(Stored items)

*** Block opens ***

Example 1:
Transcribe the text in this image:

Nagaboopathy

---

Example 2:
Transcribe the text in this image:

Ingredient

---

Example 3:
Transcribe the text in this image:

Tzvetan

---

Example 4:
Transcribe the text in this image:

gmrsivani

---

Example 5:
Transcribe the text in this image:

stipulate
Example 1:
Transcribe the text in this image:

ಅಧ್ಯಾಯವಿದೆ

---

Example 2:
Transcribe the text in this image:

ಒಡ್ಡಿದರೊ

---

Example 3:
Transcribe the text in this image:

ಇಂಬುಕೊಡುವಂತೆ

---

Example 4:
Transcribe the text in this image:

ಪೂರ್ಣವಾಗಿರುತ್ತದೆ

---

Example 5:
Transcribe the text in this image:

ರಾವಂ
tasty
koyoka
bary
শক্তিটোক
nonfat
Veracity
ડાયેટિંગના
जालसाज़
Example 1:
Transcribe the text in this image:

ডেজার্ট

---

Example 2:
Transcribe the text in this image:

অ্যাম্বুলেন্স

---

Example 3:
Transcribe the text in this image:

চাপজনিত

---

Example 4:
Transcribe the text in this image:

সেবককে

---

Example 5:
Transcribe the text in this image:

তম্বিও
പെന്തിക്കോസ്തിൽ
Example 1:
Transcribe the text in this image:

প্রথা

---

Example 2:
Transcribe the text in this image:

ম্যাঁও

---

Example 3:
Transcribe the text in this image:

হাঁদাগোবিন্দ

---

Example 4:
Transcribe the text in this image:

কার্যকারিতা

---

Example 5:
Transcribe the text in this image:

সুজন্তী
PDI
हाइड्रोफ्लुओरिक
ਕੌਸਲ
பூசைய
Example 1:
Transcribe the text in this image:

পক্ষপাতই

*** Block closes ***

- [ASSIGNMENT]
Each entry needs to be given again exactly as it stands.

- [OUTPUT OF THE TASK]
Example 1:
Transcribe the text in this image:

Nagaboopathy

---

Example 2:
Transcribe the text in this image:

Ingredient

---

Example 3:
Transcribe the text in this image:

Tzvetan

---

Example 4:
Transcribe the text in this image:

gmrsivani

---

Example 5:
Transcribe the text in this image:

stipulate
Example 1:
Transcribe the text in this image:

ಅಧ್ಯಾಯವಿದೆ

---

Example 2:
Transcribe the text in this image:

ಒಡ್ಡಿದರೊ

---

Example 3:
Transcribe the text in this image:

ಇಂಬುಕೊಡುವಂತೆ

---

Example 4:
Transcribe the text in this image:

ಪೂರ್ಣವಾಗಿರುತ್ತದೆ

---

Example 5:
Transcribe the text in this image:

ರಾವಂ
tasty
koyoka
bary
শক্তিটোক
nonfat
Veracity
ડાયેટિંગના
जालसाज़
Example 1:
Transcribe the text in this image:

ডেজার্ট

---

Example 2:
Transcribe the text in this image:

অ্যাম্বুলেন্স

---

Example 3:
Transcribe the text in this image:

চাপজনিত

---

Example 4:
Transcribe the text in this image:

সেবককে

---

Example 5:
Transcribe the text in this image:

তম্বিও
പെന്തിക്കോസ്തിൽ
Example 1:
Transcribe the text in this image:

প্রথা

---

Example 2:
Transcribe the text in this image:

ম্যাঁও

---

Example 3:
Transcribe the text in this image:

হাঁদাগোবিন্দ

---

Example 4:
Transcribe the text in this image:

কার্যকারিতা

---

Example 5:
Transcribe the text in this image:

সুজন্তী
PDI
हाइड्रोफ्लुओरिक
ਕੌਸਲ
பூசைய
Example 1:
Transcribe the text in this image:

পক্ষপাতই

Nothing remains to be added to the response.